As one of the last integral floodplains of the Danube, it contains some of the most valuable wetland habitats and therefore is a sanctuary for many species, which with their lifecycles, is inherently connected to the river.

=== Plant life ===

Natural poplar, oak and willow forests and occasionally flooded wet meadows or numerous oxbow lakes and swamps, which were once widespread in the Danube wetlands, are today rare and fragmented habitats. Trees growing in Gornje Podunavlje also include ash while the reserve is also inhabited by the plants like violet limodore, yellow iris, European white water lily, sweet flag, yellow water-lily winter aconite, sedge, common duckweed, water violet, reed, common cattail and common mare's-tail.

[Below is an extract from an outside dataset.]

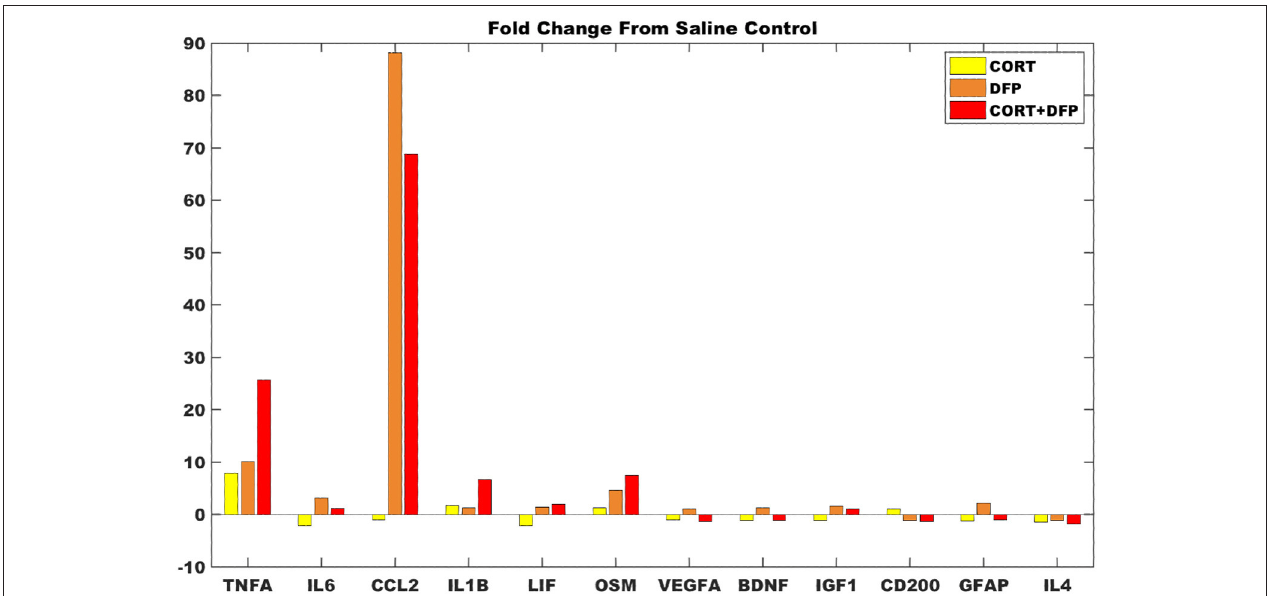
FIGURE 4 | Gene expression changes in mouse cortex for exposure conditions compared to control. Fold change in marker gene expression levels from RNAseq of samples collected at 6h relative to resting saline control for data obtained in cortex for the subset of 12 markers represented in the logic circuit model.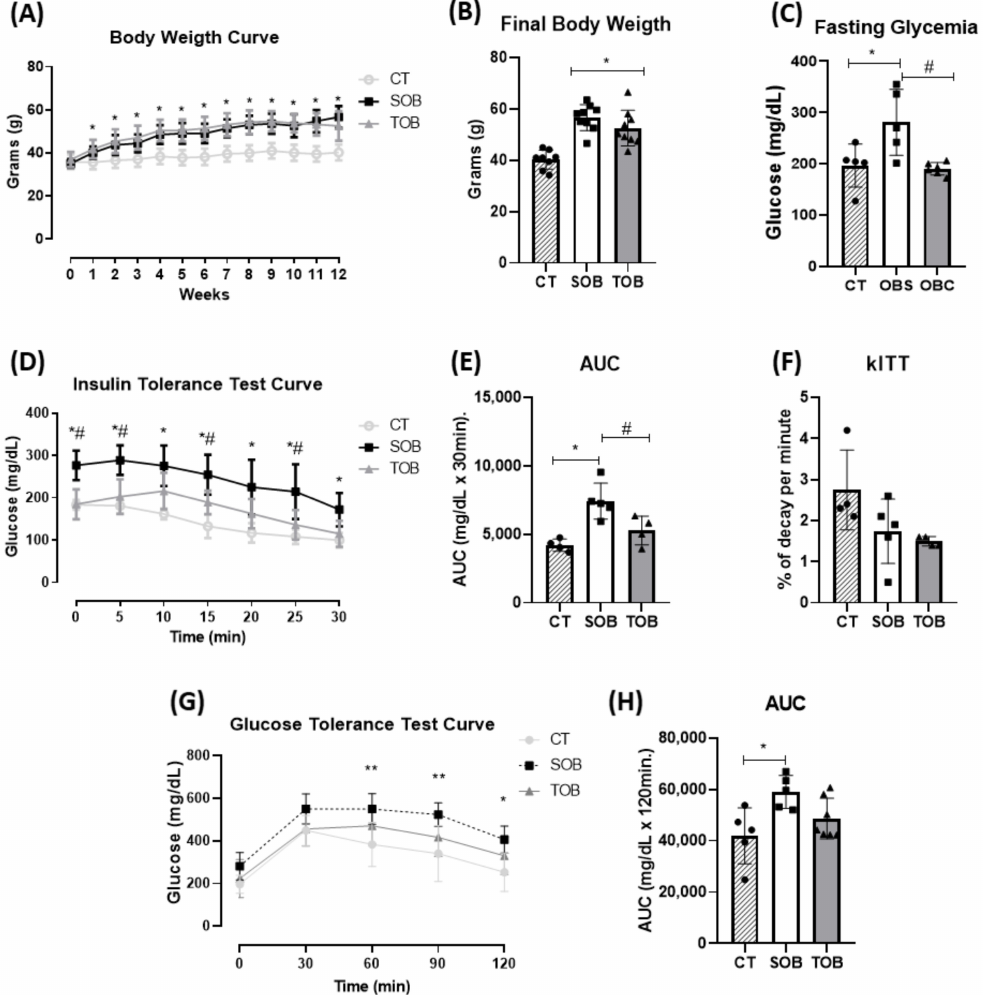
Figure 1. Physiological and metabolic parameters. ( A ) Body weight curve during 12 weeks of diet induction. ( B ) Final body weight. ( C ) Fasting glycemia (8 h fasting). ( D ) Glycemic curve during insulin tolerance test (ITT). ( E ) Area under the curve (AUC) during ITT. ( F ) Blood glucose decay rate (kITT) during ITT. ( G ) Glycemic curve during glucose tolerance test (GTT). ( H ) Area under the curve during GTT. The bars represent the mean ± SD of the control (CT), sedentary obese (SOB), and trained obese (TOB) groups ( n = 26 body weight; n = 4–5 per group in the test). * p < 0.05 vs. CT; ** p < 0.008 vs. CT; # p < 0.05 vs. TOB. For the results presented in the bar graphs, comparing the three groups at a single moment, we used one-way ANOVA ( B , C , E , F , H ), followed by Bonferroni’s post-hoc test. For the line graphs, which compared the three groups at di ff erent times, we used two-way ANOVA ( A , D , G ), followed by Bonferroni’s post-hoc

Number of plant species in the reserve, over 1,000, makes one third of all plant species in Serbia.

=== Animal life ===

The reserve is home to 20 species of amphibians and reptiles and a numerous invertebrates, including over 60 species of butterflies. Gornje Podunavlje is a habitat of numerous fish species which find ideal spawning conditions in the oxbows and shallow shoals of the emanated river, including the critically endangered species of bastard sturgeon. The area is home to some important species such as white-tailed eagle (Haliaeetus albicilla) or black stork (Ciconia nigra), but also to ferruginous duck and Eurasian spoonbill. A total of 248 species of birds live in the reserve, or 71% of all bird species in Serbia (349). Also, it is populated by the rare and endangered mammals like European otter (Lutra lutra) and wild cat (Felis silvestris). Other mammals include European badger and red deer. Half of the species of fish (50 out of 98) and mammals (50 out of 95 or 101, depending on the source) registered in Serbia, can be found in the reserve. Although suffers a certain pressure from numerous human activities, this area still remains an unspoiled natural environment for the many species which inhabit it.